![Les silos à grains partiellement effondrés et endommagés par l’explosion du port de Beyrouth, le 4 août 2020, toujours visibles quatre ans plus tard, le vendredi 2 août 2024.](http://img.lemde.fr/2024/08/02/0/0/7000/4667/664/0/75/0/c4f50c8_1722609647227-698689.jpg)
Le 4 août 2020, Malek Mehio se trouvait dans le salon de ses parents à Beyrouth-Ouest, dans le quartier de Zarif, près de Verdun, lorsqu’une monstrueuse explosion a ébranlé l’appartement de ses parents comme l’ensemble de la capitale libanaise, ravagée par l’explosion de l’entrepôt n° 12 du port de Beyrouth, rempli de centaines de tonnes de nitrate d’ammonium qui ont accidentellement pris feu.
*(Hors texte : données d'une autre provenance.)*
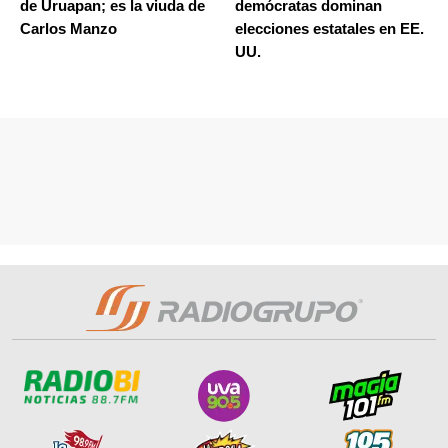
de Uruapan; es la viuda de
demócratas dominan
Carlos Manzo
elecciones estatales en EE.
UU.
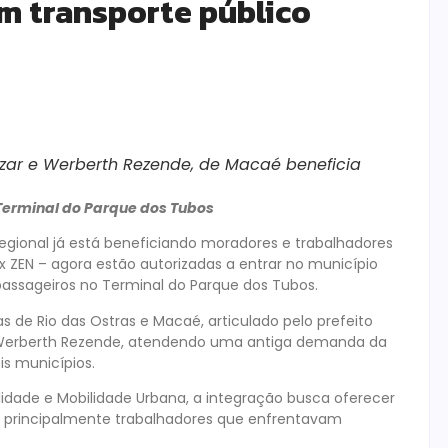
êm transporte público
azar e Werberth Rezende, de Macaé beneficia
erminal do Parque dos Tubos
gional já está beneficiando moradores e trabalhadores
 x ZEN – agora estão autorizadas a entrar no município
ssageiros no Terminal do Parque dos Tubos.
s de Rio das Ostras e Macaé, articulado pelo prefeito
, Werberth Rezende, atendendo uma antiga demanda da
is municípios.
ilidade e Mobilidade Urbana, a integração busca oferecer
, principalmente trabalhadores que enfrentavam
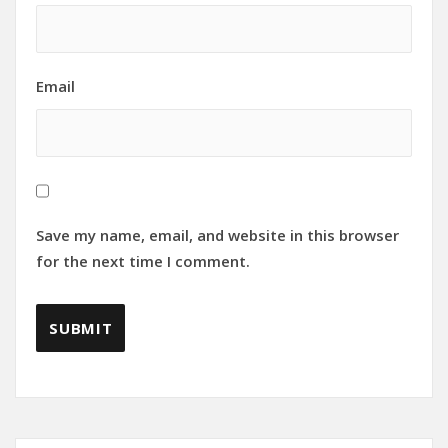
Email
Save my name, email, and website in this browser
for the next time I comment.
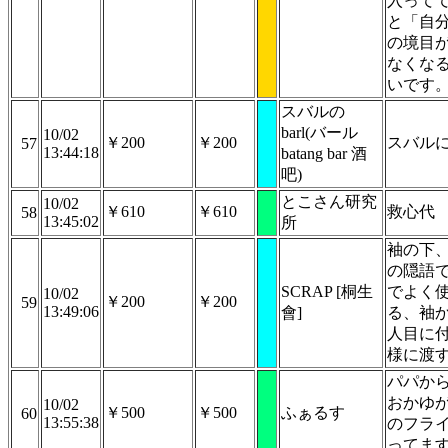
入って
と「自
の境目
なくな
いです
スバルの
barl(バール
10/02
￥200
￥200
スバル
57
13:44:18
batang bar 酒
吧)
とこさん研究
10/02
￥610
￥610
救心代
58
13:45:02
所
袖の下
の隠語
SCRAP [桐生
でよく
10/02
￥200
￥200
59
13:49:06
會]
る、袖
人目に
様に渡
パパか
おかゆ
10/02
￥500
￥500
ふぁるす
60
13:55:38
のフラ
ってま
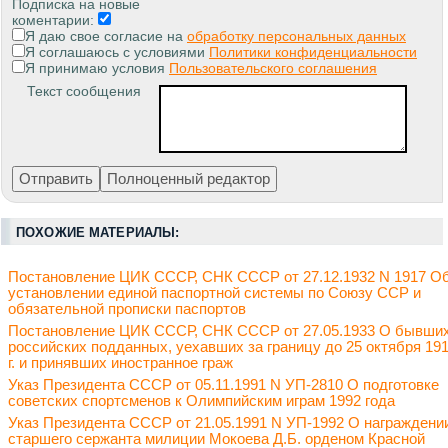
Подписка на новые
коментарии:
Я даю свое согласие на
обработку персональных данных
Я соглашаюсь с условиями
Политики конфиденциальности
Я принимаю условия
Пользовательского соглашения
Текст сообщения
ПОХОЖИЕ МАТЕРИАЛЫ:
Постановление ЦИК СССР, СНК СССР от 27.12.1932 N 1917 О
установлении единой паспортной системы по Союзу ССР и
обязательной прописки паспортов
Постановление ЦИК СССР, СНК СССР от 27.05.1933 О бывши
российских подданных, уехавших за границу до 25 октября 19
г. и принявших иностранное граж
Указ Президента СССР от 05.11.1991 N УП-2810 О подготовке
советских спортсменов к Олимпийским играм 1992 года
Указ Президента СССР от 21.05.1991 N УП-1992 О награждени
старшего сержанта милиции Мокоева Д.Б. орденом Красной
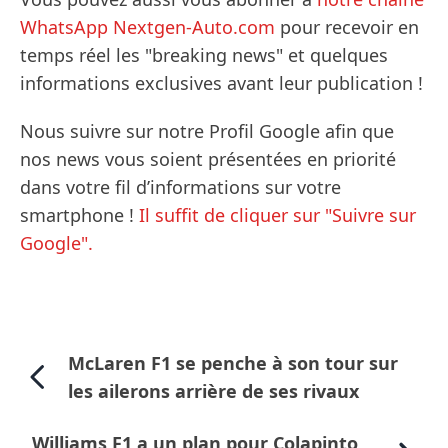
WhatsApp Nextgen-Auto.com
pour recevoir en
temps réel les "breaking news" et quelques
informations exclusives avant leur publication !
Nous suivre sur notre Profil Google afin que
nos news vous soient présentées en priorité
dans votre fil d’informations sur votre
smartphone !
Il suffit de cliquer sur "Suivre sur
Google".
McLaren F1 se penche à son tour sur
les ailerons arrière de ses rivaux
Williams F1 a un plan pour Colapinto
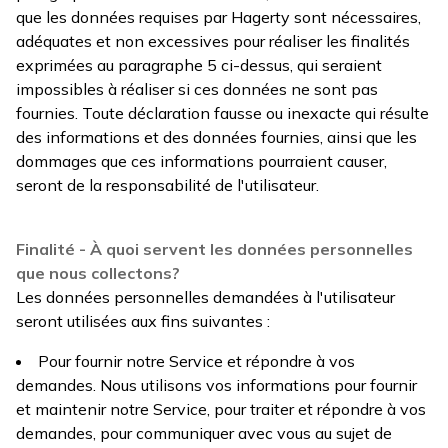
que les données requises par Hagerty sont nécessaires,
adéquates et non excessives pour réaliser les finalités
exprimées au paragraphe 5 ci-dessus, qui seraient
impossibles à réaliser si ces données ne sont pas
fournies. Toute déclaration fausse ou inexacte qui résulte
des informations et des données fournies, ainsi que les
dommages que ces informations pourraient causer,
seront de la responsabilité de l'utilisateur.
Finalité - À quoi servent les données personnelles
que nous collectons?
Les données personnelles demandées à l'utilisateur
seront utilisées aux fins suivantes :
Pour fournir notre Service et répondre à vos
demandes. Nous utilisons vos informations pour fournir
et maintenir notre Service, pour traiter et répondre à vos
demandes, pour communiquer avec vous au sujet de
Le jeune homme est jeté à terre, l’artère et la veine fémorale sectionnées par des éclats de verre, le nerf sciatique écrasé. Il perd cinq litres de sang mais les services de secours, débordés, ne peuvent le récupérer. « C’est finalement mon père qui, avec un ménisque cassé et un ligament sectionné, m’a porté jusqu’à l’hôpital le plus proche », raconte-t-il.
A ce jour, le jeune homme de 25 ans souffre de troubles de stress post-traumatique ainsi que de séquelles physiques. A l’époque de l’explosion du port de Beyrouth, Malek Mehio, français et libanais, était étudiant en France et rendait visite à ses proches. Aujourd’hui, il vient de terminer ses études et ses parents, épuisés par la crise économique, l’absence de perspectives politiques et les blocages de la justice, ont quitté le Liban pour s’installer à Paris, où Malek Mehio est né et où sa famille avait déjà vécu.
Le juge Tarek Bitar, chargé de l’enquête, se voit empêché de notifier convocations et mandats d’arrêt aux personnes mises en cause dans l’affaire, parmi lesquelles figurent notamment des responsables politiques et sécuritaires. L’action du juge d’instruction est entravée par une dizaine de recours en dessaisissement et en responsabilité de l’Etat. Depuis 2023, les investigations sont également gelées par une décision de l’ancien procureur général près la Cour de cassation, Ghassan Oueidate, qui interdit aux services de sécurité de se conformer aux instructions du juge Bitar.
Sur les 235 morts et 6 500 blessés causés par l’explosion du 4 août 2020, au moins une cinquantaine de victimes sont françaises ou franco-libanaises. C’est donc logiquement que le pôle accidents collectifs du parquet de Paris a ouvert, dès le 5 août 2020, une « enquête miroir ». Puis, « par réquisitoire introductif du 11 août 2020, nous avons ouvert une instruction, sur les infractions d’homicides et blessures involontaires », déclare au Monde le parquet de Paris.
Sociétés-écrans
Du fait des entraves posées à l’enquête judiciaire au Liban, l’espoir des victimes franco-libanaises se tourne désormais vers la justice française. Mais les investigations s’avèrent longues et complexes dans un dossier tentaculaire qui va de la Russie à la Syrie en passant par le Mozambique, Chypre ou le Royaume-Uni. Derrière la cargaison de nitrate d’ammonium se cache un enchevêtrement de sociétés-écrans, d’hommes de paille et de destinataires fantômes.